### Task instructions
Your answer must consist of exactly the lines below, starting with the line with "92 1064 4141" and going on through the line with "489 589 2469", and nothing else.

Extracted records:

§

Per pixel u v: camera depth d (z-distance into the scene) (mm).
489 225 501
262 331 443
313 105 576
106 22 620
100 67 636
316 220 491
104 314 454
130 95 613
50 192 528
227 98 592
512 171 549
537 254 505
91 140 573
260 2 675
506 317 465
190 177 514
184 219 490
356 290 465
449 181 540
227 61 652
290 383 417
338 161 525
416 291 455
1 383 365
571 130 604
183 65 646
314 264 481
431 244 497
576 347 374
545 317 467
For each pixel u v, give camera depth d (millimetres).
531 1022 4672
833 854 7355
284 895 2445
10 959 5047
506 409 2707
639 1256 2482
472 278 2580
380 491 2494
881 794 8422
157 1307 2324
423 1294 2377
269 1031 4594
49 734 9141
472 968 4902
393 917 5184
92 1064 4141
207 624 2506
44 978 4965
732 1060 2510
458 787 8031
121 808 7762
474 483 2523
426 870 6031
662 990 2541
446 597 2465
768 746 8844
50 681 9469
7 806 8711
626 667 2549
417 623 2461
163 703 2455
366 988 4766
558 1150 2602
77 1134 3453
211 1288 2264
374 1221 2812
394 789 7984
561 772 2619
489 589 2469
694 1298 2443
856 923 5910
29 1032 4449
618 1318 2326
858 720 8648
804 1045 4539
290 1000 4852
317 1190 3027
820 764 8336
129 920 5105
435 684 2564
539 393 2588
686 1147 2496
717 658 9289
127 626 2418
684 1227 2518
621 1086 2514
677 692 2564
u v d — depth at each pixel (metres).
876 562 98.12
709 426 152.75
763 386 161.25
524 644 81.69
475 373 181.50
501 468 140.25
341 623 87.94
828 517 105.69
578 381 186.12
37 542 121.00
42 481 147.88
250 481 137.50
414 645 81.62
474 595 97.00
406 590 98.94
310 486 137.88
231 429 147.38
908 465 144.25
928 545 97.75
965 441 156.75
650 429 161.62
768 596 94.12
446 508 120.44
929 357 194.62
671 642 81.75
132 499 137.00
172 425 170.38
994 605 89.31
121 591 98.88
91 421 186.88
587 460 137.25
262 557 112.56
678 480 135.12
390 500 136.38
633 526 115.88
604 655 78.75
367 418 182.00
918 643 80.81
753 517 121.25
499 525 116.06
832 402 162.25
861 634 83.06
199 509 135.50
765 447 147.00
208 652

§

### Exercise output
92 1064 4141
207 624 2506
44 978 4965
732 1060 2510
458 787 8031
121 808 7762
474 483 2523
426 870 6031
662 990 2541
446 597 2465
768 746 8844
50 681 9469
7 806 8711
626 667 2549
417 623 2461
163 703 2455
366 988 4766
558 1150 2602
77 1134 3453
211 1288 2264
374 1221 2812
394 789 7984
561 772 2619
489 589 2469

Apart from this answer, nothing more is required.